From the line that contains "иногда быть технадзором." through the line that contains "в данной секции.", output every line of the listing below exactly and leave out all the rest.

☆ ☆ ☆ ☆ ☆

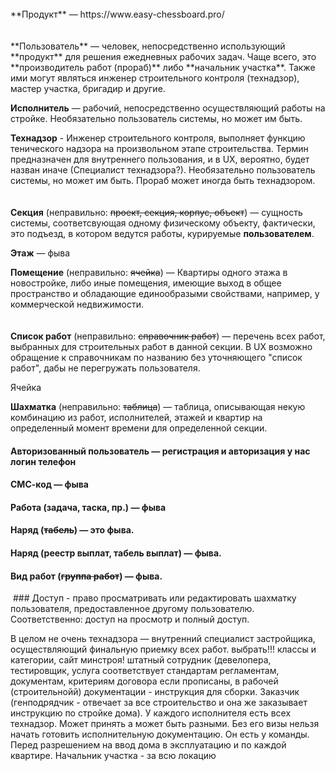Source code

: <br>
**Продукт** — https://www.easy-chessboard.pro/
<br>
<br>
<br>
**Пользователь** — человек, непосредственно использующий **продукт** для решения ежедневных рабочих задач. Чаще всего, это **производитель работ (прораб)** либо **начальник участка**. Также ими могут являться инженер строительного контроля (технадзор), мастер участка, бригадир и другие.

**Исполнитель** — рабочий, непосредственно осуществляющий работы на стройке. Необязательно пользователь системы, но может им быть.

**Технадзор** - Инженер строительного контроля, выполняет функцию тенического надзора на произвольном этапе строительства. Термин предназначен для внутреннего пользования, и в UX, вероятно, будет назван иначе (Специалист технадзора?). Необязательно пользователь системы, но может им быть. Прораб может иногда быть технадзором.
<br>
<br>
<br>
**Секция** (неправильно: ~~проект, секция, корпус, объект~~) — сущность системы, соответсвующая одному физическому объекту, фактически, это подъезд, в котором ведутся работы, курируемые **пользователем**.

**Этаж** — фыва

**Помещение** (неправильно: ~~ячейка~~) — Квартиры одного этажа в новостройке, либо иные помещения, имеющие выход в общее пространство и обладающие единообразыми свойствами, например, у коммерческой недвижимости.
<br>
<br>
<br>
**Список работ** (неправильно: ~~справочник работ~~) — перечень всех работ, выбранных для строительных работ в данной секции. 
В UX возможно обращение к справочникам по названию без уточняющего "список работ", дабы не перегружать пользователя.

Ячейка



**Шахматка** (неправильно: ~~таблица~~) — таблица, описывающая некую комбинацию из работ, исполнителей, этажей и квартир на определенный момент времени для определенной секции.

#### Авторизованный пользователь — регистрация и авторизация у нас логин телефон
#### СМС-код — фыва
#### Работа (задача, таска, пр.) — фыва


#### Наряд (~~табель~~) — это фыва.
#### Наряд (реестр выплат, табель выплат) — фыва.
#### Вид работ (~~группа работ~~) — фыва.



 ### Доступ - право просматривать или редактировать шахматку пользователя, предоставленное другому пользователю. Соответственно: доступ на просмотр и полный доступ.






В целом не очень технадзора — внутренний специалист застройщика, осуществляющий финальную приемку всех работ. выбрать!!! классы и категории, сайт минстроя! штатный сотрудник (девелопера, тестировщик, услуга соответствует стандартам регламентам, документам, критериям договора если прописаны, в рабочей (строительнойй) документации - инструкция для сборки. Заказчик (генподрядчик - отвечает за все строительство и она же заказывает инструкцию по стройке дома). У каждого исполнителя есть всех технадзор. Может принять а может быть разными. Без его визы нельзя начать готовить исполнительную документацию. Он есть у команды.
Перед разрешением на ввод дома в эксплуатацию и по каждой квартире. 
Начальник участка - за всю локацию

☆ ☆ ☆ ☆ ☆

## Exercise result
**Технадзор** - Инженер строительного контроля, выполняет функцию тенического надзора на произвольном этапе строительства. Термин предназначен для внутреннего пользования, и в UX, вероятно, будет назван иначе (Специалист технадзора?). Необязательно пользователь системы, но может им быть. Прораб может иногда быть технадзором.
<br>
<br>
<br>
**Секция** (неправильно: ~~проект, секция, корпус, объект~~) — сущность системы, соответсвующая одному физическому объекту, фактически, это подъезд, в котором ведутся работы, курируемые **пользователем**.

**Этаж** — фыва

**Помещение** (неправильно: ~~ячейка~~) — Квартиры одного этажа в новостройке, либо иные помещения, имеющие выход в общее пространство и обладающие единообразыми свойствами, например, у коммерческой недвижимости.
<br>
<br>
<br>
**Список работ** (неправильно: ~~справочник работ~~) — перечень всех работ, выбранных для строительных работ в данной секции. 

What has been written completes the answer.